YOUR TASK:
Scan the entries below. Report each line where the string "para" occurs.
*** SOURCE MATERIAL Section Begins ***
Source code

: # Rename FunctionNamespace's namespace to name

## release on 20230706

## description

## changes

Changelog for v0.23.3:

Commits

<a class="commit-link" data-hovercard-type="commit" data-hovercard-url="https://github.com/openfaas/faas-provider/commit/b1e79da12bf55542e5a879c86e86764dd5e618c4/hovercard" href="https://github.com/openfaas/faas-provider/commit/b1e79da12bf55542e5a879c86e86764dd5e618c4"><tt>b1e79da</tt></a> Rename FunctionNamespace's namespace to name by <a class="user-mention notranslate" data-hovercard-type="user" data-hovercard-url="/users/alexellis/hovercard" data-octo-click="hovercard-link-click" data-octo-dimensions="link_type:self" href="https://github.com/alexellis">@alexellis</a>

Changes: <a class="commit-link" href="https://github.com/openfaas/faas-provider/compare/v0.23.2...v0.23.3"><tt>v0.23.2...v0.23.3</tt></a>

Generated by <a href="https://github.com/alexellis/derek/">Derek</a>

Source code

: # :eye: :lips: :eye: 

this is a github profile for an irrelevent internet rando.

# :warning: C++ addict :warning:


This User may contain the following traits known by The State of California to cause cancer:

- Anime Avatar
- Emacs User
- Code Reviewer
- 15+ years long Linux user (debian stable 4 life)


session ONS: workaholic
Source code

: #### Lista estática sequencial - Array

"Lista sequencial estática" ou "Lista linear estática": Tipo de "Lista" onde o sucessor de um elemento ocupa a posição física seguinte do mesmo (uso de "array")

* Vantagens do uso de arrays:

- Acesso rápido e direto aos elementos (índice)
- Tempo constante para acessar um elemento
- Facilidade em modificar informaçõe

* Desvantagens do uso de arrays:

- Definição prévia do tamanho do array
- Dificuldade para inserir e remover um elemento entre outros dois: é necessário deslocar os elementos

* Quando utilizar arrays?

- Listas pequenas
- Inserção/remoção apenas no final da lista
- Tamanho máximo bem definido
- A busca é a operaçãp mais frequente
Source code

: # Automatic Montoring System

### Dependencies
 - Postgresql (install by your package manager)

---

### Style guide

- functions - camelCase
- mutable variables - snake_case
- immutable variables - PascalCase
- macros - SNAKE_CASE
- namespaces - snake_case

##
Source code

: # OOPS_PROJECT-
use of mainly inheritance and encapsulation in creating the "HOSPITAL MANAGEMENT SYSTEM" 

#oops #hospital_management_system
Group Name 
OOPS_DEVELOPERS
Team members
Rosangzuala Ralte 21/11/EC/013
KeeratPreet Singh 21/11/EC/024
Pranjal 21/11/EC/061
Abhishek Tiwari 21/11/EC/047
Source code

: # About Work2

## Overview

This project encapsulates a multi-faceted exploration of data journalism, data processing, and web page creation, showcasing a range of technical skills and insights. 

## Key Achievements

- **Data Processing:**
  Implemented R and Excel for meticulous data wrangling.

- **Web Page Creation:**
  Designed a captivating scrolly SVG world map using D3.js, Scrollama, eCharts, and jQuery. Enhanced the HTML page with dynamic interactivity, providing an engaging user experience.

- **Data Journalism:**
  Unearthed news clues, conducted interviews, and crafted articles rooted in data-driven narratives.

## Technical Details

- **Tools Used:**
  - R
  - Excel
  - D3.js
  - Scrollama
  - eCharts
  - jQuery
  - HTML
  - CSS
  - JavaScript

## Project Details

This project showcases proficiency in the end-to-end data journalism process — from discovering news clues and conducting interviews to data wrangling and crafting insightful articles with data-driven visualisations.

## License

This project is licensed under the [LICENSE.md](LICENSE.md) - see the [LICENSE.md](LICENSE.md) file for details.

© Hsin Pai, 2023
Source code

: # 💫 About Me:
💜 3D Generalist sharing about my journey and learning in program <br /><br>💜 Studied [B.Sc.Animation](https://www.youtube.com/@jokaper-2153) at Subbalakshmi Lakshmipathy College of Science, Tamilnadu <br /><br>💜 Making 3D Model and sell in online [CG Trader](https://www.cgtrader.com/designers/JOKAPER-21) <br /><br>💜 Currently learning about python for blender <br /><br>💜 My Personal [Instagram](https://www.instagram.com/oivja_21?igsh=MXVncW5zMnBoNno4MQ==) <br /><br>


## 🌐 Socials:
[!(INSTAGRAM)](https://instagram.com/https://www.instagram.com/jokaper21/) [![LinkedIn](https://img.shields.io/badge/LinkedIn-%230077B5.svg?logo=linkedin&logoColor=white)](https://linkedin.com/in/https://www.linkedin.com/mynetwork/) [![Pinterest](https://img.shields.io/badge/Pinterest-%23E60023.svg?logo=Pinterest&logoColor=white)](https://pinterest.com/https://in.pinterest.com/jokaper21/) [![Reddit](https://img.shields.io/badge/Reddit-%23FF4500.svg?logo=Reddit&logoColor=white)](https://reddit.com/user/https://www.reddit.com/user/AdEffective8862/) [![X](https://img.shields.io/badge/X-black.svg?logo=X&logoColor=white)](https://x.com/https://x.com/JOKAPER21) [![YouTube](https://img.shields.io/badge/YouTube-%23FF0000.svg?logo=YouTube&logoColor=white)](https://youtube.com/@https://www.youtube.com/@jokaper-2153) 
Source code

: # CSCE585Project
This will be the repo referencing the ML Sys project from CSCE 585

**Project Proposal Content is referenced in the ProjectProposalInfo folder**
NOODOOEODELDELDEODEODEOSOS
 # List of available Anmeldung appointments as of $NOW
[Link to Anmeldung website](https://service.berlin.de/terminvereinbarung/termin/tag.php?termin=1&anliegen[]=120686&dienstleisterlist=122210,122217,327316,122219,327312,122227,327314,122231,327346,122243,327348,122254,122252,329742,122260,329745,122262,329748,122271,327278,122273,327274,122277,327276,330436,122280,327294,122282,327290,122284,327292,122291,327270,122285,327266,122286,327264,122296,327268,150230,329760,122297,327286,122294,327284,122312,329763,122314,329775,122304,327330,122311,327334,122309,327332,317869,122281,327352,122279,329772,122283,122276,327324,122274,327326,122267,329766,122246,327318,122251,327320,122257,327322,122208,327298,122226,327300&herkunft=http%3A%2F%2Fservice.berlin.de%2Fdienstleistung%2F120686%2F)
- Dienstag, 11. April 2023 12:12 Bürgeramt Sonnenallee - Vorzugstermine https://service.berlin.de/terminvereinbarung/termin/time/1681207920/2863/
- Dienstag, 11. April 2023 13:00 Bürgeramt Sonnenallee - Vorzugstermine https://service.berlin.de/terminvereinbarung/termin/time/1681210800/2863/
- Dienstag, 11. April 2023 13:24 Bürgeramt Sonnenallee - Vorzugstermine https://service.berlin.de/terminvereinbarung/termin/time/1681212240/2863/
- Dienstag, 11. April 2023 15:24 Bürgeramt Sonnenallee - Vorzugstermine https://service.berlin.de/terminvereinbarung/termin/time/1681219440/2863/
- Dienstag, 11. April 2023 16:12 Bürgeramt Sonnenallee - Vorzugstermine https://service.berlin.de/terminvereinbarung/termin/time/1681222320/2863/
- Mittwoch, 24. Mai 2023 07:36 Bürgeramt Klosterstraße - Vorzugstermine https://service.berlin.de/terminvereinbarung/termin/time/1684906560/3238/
*** SOURCE MATERIAL Section Ends ***
OUTPUT FOR THIS TASK:
- Tempo constante para acessar um elemento
- Dificuldade para inserir e remover um elemento entre outros dois: é necessário deslocar os elementos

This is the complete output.